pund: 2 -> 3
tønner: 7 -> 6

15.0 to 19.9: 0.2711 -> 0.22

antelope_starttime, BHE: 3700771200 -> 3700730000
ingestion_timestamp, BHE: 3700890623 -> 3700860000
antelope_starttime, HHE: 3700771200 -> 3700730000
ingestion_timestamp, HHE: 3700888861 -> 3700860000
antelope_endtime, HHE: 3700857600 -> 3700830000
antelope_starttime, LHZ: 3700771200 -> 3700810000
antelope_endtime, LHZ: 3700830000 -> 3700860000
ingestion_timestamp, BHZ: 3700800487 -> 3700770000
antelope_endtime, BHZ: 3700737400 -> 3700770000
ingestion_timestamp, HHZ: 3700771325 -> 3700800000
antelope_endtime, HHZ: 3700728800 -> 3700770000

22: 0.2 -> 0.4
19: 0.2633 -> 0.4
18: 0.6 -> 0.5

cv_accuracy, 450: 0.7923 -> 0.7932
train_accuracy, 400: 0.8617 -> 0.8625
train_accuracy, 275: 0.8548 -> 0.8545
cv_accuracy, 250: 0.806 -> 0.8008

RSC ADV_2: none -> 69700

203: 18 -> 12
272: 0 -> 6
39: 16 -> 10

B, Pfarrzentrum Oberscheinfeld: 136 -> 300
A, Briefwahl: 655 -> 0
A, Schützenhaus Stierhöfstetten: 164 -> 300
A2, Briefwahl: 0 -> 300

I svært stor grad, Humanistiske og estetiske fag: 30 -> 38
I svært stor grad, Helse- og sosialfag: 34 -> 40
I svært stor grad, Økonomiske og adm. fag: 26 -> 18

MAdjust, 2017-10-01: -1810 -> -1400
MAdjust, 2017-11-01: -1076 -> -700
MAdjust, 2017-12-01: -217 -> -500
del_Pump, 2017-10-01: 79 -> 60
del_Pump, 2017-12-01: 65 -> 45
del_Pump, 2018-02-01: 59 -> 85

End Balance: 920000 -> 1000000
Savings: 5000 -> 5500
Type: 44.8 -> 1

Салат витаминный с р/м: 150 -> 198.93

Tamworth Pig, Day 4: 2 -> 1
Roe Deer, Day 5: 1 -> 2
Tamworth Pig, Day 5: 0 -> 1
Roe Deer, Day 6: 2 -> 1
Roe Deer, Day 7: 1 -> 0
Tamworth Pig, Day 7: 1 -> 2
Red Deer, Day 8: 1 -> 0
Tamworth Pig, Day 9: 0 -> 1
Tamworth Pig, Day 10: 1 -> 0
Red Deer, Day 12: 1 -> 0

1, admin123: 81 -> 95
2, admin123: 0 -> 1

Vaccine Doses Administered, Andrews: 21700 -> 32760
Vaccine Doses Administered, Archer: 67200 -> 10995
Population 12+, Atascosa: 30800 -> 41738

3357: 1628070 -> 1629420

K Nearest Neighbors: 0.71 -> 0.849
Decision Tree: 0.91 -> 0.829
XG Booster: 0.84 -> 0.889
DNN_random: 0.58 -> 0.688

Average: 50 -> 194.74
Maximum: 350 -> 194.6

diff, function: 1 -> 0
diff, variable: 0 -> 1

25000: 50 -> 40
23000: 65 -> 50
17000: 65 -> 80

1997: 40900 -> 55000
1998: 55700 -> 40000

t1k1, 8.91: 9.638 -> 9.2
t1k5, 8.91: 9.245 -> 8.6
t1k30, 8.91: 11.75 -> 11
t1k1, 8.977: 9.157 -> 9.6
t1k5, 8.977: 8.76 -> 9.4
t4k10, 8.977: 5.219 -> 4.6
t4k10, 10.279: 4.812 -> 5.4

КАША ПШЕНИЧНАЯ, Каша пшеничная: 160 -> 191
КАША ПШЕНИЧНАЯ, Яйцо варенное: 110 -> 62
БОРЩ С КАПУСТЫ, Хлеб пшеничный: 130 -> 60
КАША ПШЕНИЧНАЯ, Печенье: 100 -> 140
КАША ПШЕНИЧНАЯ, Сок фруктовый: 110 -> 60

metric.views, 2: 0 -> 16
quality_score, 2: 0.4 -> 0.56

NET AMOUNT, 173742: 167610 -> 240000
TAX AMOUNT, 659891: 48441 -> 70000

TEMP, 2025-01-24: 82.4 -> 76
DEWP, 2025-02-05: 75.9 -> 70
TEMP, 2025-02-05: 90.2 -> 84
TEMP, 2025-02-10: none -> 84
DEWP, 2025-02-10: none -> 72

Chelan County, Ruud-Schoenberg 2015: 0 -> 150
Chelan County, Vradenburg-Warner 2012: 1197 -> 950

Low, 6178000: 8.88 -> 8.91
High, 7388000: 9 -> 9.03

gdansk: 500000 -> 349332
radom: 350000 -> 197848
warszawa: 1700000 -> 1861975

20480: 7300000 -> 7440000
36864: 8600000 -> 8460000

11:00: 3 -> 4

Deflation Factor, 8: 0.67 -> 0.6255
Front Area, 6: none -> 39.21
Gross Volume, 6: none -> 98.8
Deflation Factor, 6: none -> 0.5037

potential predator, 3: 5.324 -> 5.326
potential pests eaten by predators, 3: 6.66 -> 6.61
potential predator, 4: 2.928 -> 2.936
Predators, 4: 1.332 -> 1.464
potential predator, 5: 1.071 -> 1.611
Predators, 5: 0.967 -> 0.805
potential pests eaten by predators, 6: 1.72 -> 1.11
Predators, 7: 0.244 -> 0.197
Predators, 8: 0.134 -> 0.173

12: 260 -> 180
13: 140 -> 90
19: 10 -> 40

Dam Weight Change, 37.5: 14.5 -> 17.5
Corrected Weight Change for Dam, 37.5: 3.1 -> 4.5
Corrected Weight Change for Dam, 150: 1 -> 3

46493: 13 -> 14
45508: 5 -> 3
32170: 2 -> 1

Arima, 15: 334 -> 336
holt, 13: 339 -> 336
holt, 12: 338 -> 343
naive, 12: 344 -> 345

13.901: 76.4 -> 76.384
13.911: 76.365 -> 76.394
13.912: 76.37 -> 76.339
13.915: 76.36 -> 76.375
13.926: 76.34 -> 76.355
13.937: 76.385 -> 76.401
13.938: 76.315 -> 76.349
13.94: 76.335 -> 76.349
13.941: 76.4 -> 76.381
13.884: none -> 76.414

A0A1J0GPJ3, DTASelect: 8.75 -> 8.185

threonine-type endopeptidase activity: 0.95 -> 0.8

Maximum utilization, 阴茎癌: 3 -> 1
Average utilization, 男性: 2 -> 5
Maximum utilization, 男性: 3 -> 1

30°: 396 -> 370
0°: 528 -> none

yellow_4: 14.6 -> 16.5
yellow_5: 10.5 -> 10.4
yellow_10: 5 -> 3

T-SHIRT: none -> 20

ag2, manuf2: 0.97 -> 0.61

:: Problem statement ::
Everything above from the line with "32170: 2 -> 1" to the line with "Average utilization, 男性: 2 -> 5", both included, must be repeated exactly, and nothing outside that range.

:: Answer to this problem ::
32170: 2 -> 1

Arima, 15: 334 -> 336
holt, 13: 339 -> 336
holt, 12: 338 -> 343
naive, 12: 344 -> 345

13.901: 76.4 -> 76.384
13.911: 76.365 -> 76.394
13.912: 76.37 -> 76.339
13.915: 76.36 -> 76.375
13.926: 76.34 -> 76.355
13.937: 76.385 -> 76.401
13.938: 76.315 -> 76.349
13.94: 76.335 -> 76.349
13.941: 76.4 -> 76.381
13.884: none -> 76.414

A0A1J0GPJ3, DTASelect: 8.75 -> 8.185

threonine-type endopeptidase activity: 0.95 -> 0.8

Maximum utilization, 阴茎癌: 3 -> 1
Average utilization, 男性: 2 -> 5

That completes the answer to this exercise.